I went to a remembrance day ceremony in a church last year and then later found out one of the soldiers we honored was SS. The person that put his name in even made excuses like “everybody thought they were fighting the good fight” etc etc. It’s a good thing it was a posthumous honor, because if he was there I would have been on the phone.

There are a lot of people who are still unsure about whether the Nazis were really evil, or just on the other side of a bad war, and trying to erase, or whitewash their relatives crimes. It isn’t a partisan thing either, as the church group is very much not Liberal leaning.

Jason2357,

I’m just asking questions…

A person can choose to learn by repeating lies on social media so they can be “dog-piled” and have their statements picked apart, or they can google “what trans healthcare can minors access in Canada?” If they choose the former, they probably have thick skin by now.

Jason2357,

If your criteria are that a medical treatment is absolutely 100% safe and can be reversed as if absolutely no intervention was completed, then well, yeah, we shouldn’t have Tylenol. Medicine is ALWAYS about balancing risks, and trying to make sure things are the least invasive option. It’s done every day, in every Drs office.

Concern trolling about this particular case while spreading misinformation is in fact being “against” those particular people. Let them work out the safest option with their doctor in peace, like you would be able to do with your own health concerns.

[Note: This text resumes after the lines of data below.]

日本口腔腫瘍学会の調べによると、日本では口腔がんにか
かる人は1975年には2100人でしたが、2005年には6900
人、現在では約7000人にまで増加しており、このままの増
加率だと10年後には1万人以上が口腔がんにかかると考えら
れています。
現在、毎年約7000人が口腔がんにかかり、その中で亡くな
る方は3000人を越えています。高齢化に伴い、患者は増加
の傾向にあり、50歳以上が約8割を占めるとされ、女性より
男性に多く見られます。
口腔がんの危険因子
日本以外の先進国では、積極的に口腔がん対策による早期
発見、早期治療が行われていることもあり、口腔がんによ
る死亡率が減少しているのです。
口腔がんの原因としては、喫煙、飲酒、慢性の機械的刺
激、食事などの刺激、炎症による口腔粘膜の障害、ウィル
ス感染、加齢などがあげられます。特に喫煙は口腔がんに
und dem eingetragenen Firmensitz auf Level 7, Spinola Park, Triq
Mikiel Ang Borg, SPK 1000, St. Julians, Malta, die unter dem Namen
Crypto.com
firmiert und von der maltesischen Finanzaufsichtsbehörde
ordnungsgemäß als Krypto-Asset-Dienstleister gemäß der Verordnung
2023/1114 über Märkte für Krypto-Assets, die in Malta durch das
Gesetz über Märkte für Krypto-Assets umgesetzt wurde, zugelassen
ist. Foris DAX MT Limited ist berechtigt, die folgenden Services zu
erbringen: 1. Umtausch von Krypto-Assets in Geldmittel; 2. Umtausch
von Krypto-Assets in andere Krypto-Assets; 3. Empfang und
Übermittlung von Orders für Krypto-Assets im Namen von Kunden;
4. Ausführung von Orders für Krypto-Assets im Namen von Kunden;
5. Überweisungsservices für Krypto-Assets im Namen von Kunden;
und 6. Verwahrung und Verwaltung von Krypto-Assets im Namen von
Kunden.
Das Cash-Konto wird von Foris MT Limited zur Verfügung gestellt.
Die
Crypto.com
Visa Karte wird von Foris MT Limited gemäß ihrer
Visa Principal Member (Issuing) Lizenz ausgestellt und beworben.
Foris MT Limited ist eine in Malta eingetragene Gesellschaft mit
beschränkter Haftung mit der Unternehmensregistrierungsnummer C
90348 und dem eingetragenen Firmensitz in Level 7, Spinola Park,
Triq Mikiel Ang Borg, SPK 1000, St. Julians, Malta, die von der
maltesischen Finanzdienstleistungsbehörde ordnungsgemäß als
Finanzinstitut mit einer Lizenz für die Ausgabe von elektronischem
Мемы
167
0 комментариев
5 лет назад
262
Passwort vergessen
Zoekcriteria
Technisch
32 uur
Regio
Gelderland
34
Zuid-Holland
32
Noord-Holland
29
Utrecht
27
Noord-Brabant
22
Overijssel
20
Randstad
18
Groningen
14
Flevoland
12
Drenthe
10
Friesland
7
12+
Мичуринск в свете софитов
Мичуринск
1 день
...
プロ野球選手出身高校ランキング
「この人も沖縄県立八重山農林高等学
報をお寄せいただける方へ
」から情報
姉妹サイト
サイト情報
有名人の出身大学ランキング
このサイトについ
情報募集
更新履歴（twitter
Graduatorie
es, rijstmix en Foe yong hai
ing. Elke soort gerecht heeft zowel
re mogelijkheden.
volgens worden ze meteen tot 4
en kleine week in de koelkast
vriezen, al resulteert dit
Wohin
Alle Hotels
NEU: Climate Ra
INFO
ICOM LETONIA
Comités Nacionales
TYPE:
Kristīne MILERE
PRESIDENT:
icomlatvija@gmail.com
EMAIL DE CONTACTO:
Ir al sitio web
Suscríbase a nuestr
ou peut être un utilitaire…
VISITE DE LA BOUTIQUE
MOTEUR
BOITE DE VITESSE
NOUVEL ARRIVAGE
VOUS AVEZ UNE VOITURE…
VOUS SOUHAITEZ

For all practical purposes, puberty blockers are relatively safe and reversible.

Jason2357,

Actually, I directly suggested they were misinformed and not malicious, rather than implying anything. Since then, they confirmed their intent by moving the goalposts away from their clearly disprovable point, rather than acknowledging that they might have been misinformed by an irresponsible source.

I’ve thought about this issue plenty, thank you for implying that I’m acting thoughtlessly.